Em junho, porém, as atividades foram paralisadas. Exatamente um ano após o início da obra, começada em cerimônia com a presença do então presidente Luiz Inácio Lula da Silva, não há operários em atividade.

O anel inferior do estádio precisa ser completamente demolido e reconstruído. Até agora, só um quarto do setor foi removido. O restante continua recebendo torcedores nos jogos do Nacional.
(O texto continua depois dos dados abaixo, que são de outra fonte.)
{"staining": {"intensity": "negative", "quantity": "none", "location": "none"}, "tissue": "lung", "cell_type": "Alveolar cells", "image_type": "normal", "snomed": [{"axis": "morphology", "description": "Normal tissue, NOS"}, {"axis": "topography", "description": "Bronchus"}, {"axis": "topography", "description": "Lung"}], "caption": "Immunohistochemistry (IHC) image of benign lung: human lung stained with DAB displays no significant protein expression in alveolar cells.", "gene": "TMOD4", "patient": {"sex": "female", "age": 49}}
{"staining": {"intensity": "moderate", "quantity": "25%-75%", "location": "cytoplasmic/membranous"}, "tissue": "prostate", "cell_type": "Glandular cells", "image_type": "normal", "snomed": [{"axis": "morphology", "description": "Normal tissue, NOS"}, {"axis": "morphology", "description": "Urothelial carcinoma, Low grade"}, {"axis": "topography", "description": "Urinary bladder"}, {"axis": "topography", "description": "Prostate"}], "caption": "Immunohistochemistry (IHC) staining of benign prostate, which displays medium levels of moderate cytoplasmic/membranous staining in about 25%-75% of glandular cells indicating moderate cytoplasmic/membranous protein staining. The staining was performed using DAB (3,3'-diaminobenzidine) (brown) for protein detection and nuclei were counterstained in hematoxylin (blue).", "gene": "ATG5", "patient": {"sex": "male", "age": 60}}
As fundações para a nova cobertura já foram fixadas ao redor do estádio. O Inter assegura que até a metade de agosto, com a concretização da parceria, o trabalho será retomado normalmente.

Para o clube, é possível finalizar tudo até a Copa das Confederações, em 2013. O caderno de encargos da Fifa aponta dezembro de 2012 como prazo para a arena.

Como forma de compensar o atraso, existe a possibilidade de fechar o campo durante os meses de dezembro a fevereiro, de poucos jogos oficiais, para agilizar a construção. Outra ideia estudada é ampliar os turnos de trabalho, com obras noturnas.

O responsável no Inter pelas obras, José Anápio Gomes, diz que não há risco de reviravolta na parceria com a construtora e que o conselho do clube já aprovou a iniciativa "por unanimidade". O orçamento da Andrade Gutierrez para o Beira-Rio é de R$ 290 milhões. A empreiteira deve financiar parte do valor com o BNDES e terá direito a explorar camarotes, nome do local e um shopping nos arredores. A capacidade será de 62 mil pessoas.

Procurada, a empresa informou apenas que os termos contratuais estão "em elaboração" e que há negociações sobre "questões relativas à operação". Também afirmou que será possível respeitar o cronograma da Fifa.